TASK DESCRIPTION: Could you repeat the records below exactly, leaving the pictures out?

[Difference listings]
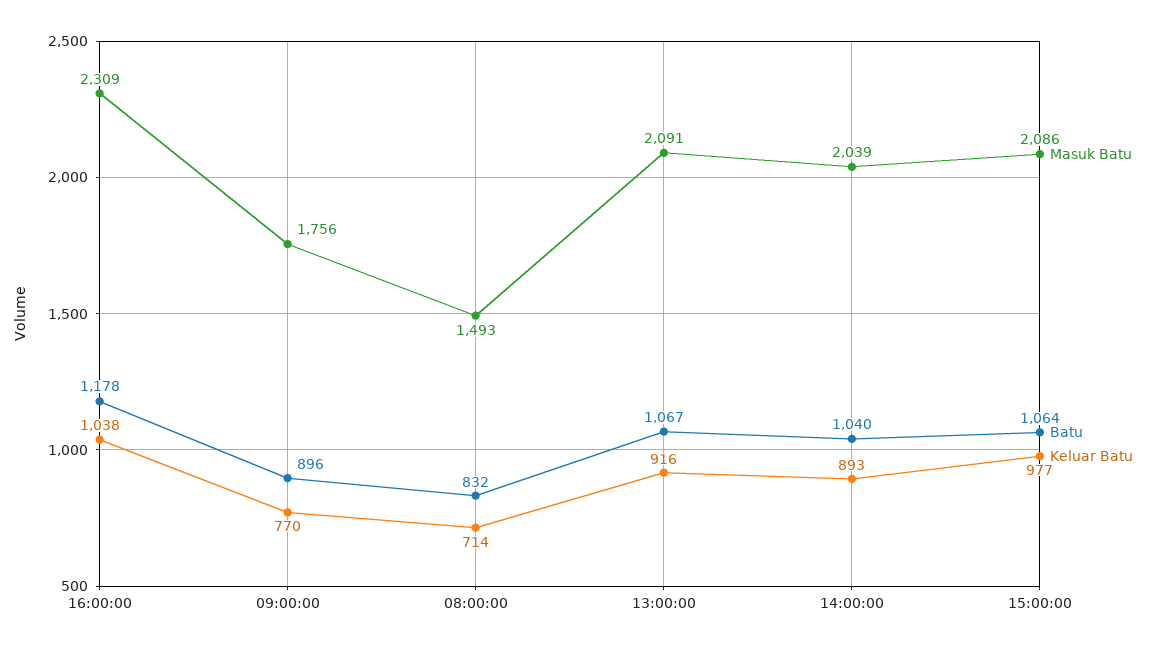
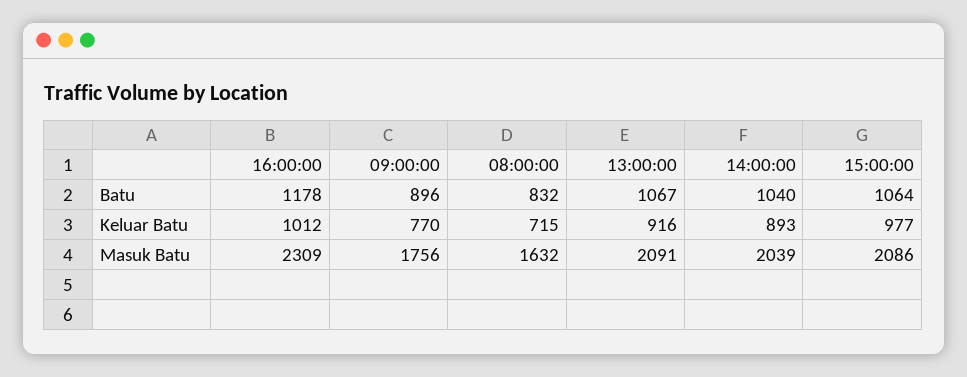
  {
    "Masuk Batu": {
      "16:00:00": 2309,
      "09:00:00": 1756,
-     "08:00:00": 1493,
+     "08:00:00": 1632,
      "13:00:00": 2091,
      "14:00:00": 2039,
      "15:00:00": 2086
    },
    "Batu": {
      "16:00:00": 1178,
      "09:00:00": 896,
      "08:00:00": 832,
      "13:00:00": 1067,
      "14:00:00": 1040,
      "15:00:00": 1064
    },
    "Keluar Batu": {
-     "16:00:00": 1038,
+     "16:00:00": 1012,
      "09:00:00": 770,
-     "08:00:00": 714,
+     "08:00:00": 715,
      "13:00:00": 916,
      "14:00:00": 893,
      "15:00:00": 977
    }
  }

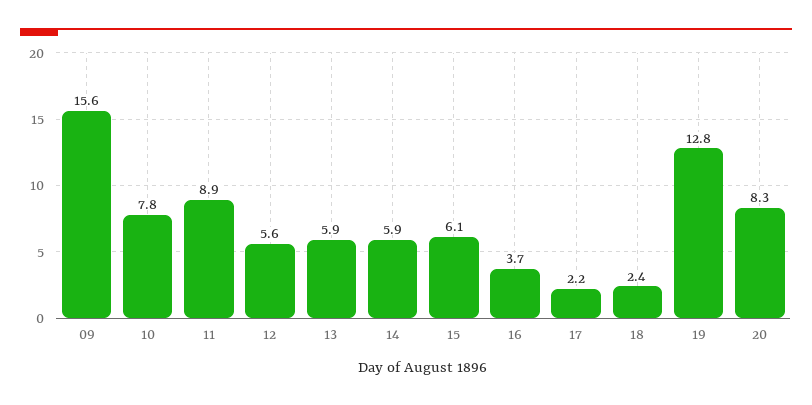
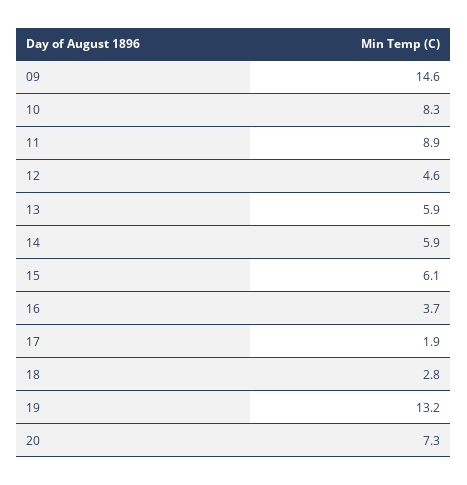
  {
-   "09": 15.6,
+   "09": 14.6,
-   "10": 7.8,
+   "10": 8.3,
    "11": 8.9,
-   "12": 5.6,
+   "12": 4.6,
    "13": 5.9,
    "14": 5.9,
    "15": 6.1,
    "16": 3.7,
-   "17": 2.2,
+   "17": 1.9,
-   "18": 2.4,
+   "18": 2.8,
-   "19": 12.8,
+   "19": 13.2,
-   "20": 8.3
+   "20": 7.3
  }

ANSWER TO THE PROBLEM:
  {
    "Masuk Batu": {
      "16:00:00": 2309,
      "09:00:00": 1756,
-     "08:00:00": 1493,
+     "08:00:00": 1632,
      "13:00:00": 2091,
      "14:00:00": 2039,
      "15:00:00": 2086
    },
    "Batu": {
      "16:00:00": 1178,
      "09:00:00": 896,
      "08:00:00": 832,
      "13:00:00": 1067,
      "14:00:00": 1040,
      "15:00:00": 1064
    },
    "Keluar Batu": {
-     "16:00:00": 1038,
+     "16:00:00": 1012,
      "09:00:00": 770,
-     "08:00:00": 714,
+     "08:00:00": 715,
      "13:00:00": 916,
      "14:00:00": 893,
      "15:00:00": 977
    }
  }

  {
-   "09": 15.6,
+   "09": 14.6,
-   "10": 7.8,
+   "10": 8.3,
    "11": 8.9,
-   "12": 5.6,
+   "12": 4.6,
    "13": 5.9,
    "14": 5.9,
    "15": 6.1,
    "16": 3.7,
-   "17": 2.2,
+   "17": 1.9,
-   "18": 2.4,
+   "18": 2.8,
-   "19": 12.8,
+   "19": 13.2,
-   "20": 8.3
+   "20": 7.3
  }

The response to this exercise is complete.